100 Years of Solitude: Why Don't We Know About Latin America

Guest post by Elizabeth Sorrell


I was 17 when I read Gabriel García Márquez’s One Hundred Years of Solitude. I felt insecure that I had only read literature from Spain and wanted to branch out into Latin American novels and poetry. Little did I know that I was about to fall into a rabbit-hole of research on all things Latin American (I don’t speak Portuguese, so I have a major Hispanic bias). I have latched onto many different aspects of Central and South American history, politics, and culture: the Guatemalan Civil War, extractivism in Colombia, and the Ni Una Menos movement that started in Argentina are just a few of the topics that I have thrown myself into. 

I study English and Spanish, but I’m pretty sure I only would have done English if it weren’t for One Hundred Years of Solitude, so academically and emotionally, I owe it a great deal. 

low angle photo of temple with latin american flags
Photo by Filip Gielda on Unsplash

Many, many things annoy me about education in Britain, but one of the first grievances I had was that unless you specifically studied Spanish, you wouldn’t know anything about Spain or Latin America. We know about the French Revolution in the 1700s and the Weimar Republic in Germany, but most people in my year were not aware that there was a civil war in Spain and a 36-year dictatorship that followed. This was even more so the case for Latin America which remains a mystery continent to people who haven’t consciously set out to learn more about it. General knowledge of the Hispanic world is seriously lacking in Britain, and One Hundred Years of Solitude is one literary example as to why that is.

One Hundred Years of Solitude

One Hundred Years of Solitude follows a century of the Buendía family tree. It is set in the fictional village of Macondo in Spain, but many plot points are allegorical to Latin American history, particularly that of Colombia. Most copies of the novel come with a family tree at the beginning as the names can get a little confusing (there are multiple characters called Aureliano or José Arcadio or Remedios) but the idea of legacy and the clinging to names that have left such tragedy behind is very touching to me. 

It opens with Colonel Aureliano Buendía facing a firing squad and remembering back to the day his parents (José Arcadio Buendía and Úrsula Iguarán) took him to discover ice at a traveller’s fair. Time is non-linear and the tradition of magical realism is at the core of this novel, with Úrsula living to the age of 120 and a child being born with a pig’s tail. But one of the most poignant examples of magical realism is the worker’s strike.

José Arcadio Segundo is the only survivor of a massacre of workers on a banana plantation for an American fruit company when they demanded better working conditions. The army opened fire on the workers until José Arcadio Segundo wakes to find himself on a train of corpses to be thrown into the sea like rotten bananas. Yes, an American fruit company was responsible for the dire working conditions of Hispanic labourers and repressed their attempts to unionise and protest. Gabriel García Márquez didn’t just make this up. 
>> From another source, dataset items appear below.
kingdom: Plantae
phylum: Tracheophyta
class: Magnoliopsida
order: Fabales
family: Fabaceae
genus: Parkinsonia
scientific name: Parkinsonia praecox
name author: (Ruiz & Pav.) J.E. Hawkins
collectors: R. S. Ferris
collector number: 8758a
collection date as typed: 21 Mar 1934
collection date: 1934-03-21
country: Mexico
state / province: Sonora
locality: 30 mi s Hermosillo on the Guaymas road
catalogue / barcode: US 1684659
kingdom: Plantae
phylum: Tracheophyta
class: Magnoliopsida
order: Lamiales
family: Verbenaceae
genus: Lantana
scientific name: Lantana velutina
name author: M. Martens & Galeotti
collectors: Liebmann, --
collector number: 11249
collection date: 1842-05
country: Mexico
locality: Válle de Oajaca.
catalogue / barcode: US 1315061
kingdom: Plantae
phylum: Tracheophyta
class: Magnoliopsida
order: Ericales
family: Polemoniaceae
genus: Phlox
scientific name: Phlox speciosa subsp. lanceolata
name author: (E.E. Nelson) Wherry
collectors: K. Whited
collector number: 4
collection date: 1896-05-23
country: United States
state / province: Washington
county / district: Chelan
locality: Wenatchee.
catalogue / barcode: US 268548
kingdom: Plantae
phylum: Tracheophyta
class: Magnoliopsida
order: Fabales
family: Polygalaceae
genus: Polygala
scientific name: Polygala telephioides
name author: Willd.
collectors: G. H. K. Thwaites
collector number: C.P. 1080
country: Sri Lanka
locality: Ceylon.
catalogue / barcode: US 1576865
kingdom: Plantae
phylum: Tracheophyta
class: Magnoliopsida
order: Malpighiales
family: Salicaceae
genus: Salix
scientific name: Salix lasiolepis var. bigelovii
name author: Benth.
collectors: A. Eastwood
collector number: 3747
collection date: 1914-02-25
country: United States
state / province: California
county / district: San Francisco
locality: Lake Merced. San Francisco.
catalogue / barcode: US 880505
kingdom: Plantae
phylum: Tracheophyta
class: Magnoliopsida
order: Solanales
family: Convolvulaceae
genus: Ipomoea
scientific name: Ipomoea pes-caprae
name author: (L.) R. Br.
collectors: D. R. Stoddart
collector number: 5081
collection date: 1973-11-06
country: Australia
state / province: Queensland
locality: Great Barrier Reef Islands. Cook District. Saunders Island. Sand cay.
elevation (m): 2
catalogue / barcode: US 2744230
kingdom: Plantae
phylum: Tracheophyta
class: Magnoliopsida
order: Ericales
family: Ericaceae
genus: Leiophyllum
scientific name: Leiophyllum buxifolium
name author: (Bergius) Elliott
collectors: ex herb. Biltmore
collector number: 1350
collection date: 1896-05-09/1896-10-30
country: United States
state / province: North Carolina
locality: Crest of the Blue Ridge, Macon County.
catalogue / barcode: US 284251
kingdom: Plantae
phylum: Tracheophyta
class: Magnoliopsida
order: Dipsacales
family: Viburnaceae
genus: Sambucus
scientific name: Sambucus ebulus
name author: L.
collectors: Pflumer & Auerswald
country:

La Matanza de las Bananeras is a real historical event that occurred in Colombia in 1928 when the Colombian army opened fire on a worker’s strike asking for a six-day working week and compensation for accidents at work among other basic demands that we in the UK take for granted today. The death toll of the workers ranges from 100 to 5000 due to censorship of the event, and there is little information on the details of the matter. Nevertheless, it remains in Colombia’s historical memory and One Hundred Years of Solitude has worked as a historical source to recount the event along with other writers such as Álvaro Cepeda Samudio. I think it is events like this and their coverage that dissuades us in the United Kingdom (and even more in the United States) from learning about our history with Latin American countries. It is not uncommon for American, Canadian, and British corporations to exploit the natural resources and labour in Central and South America, from extractivism on indigenous grounds to the Chilean dictatorship of General Pinochet being called a ‘strong friend of Britain’ by none other than Margaret Thatcher, not to mention her ending a programme for Argentinian refugees during their inconceivably violent military dictatorship. 

The concealment of Britain’s dark legacy of colonialism and neoliberalist intervention requires the ignorance of the countries that have been on the receiving end of it. A lot of the political discourse follows the usual 20th-century pattern of trade benefits outweighing the loss of civil liberties and thousands of lives in the process. I can understand why we didn’t learn about Latin America at school unless we absolutely had to for historical context. But to continue hiding from our legacy also robs us of learning about the incredibly fascinating elements of Latin America that are both beautiful and enlightening. 

We have seen the faces of Frida Kahlo and Diego Rivera, we have all heard Latin American music whether it be reggaetón or Argentine tango, and confrontation of our dark past with Latin America can open us up to when the extremely diverse and varied continent has to teach us.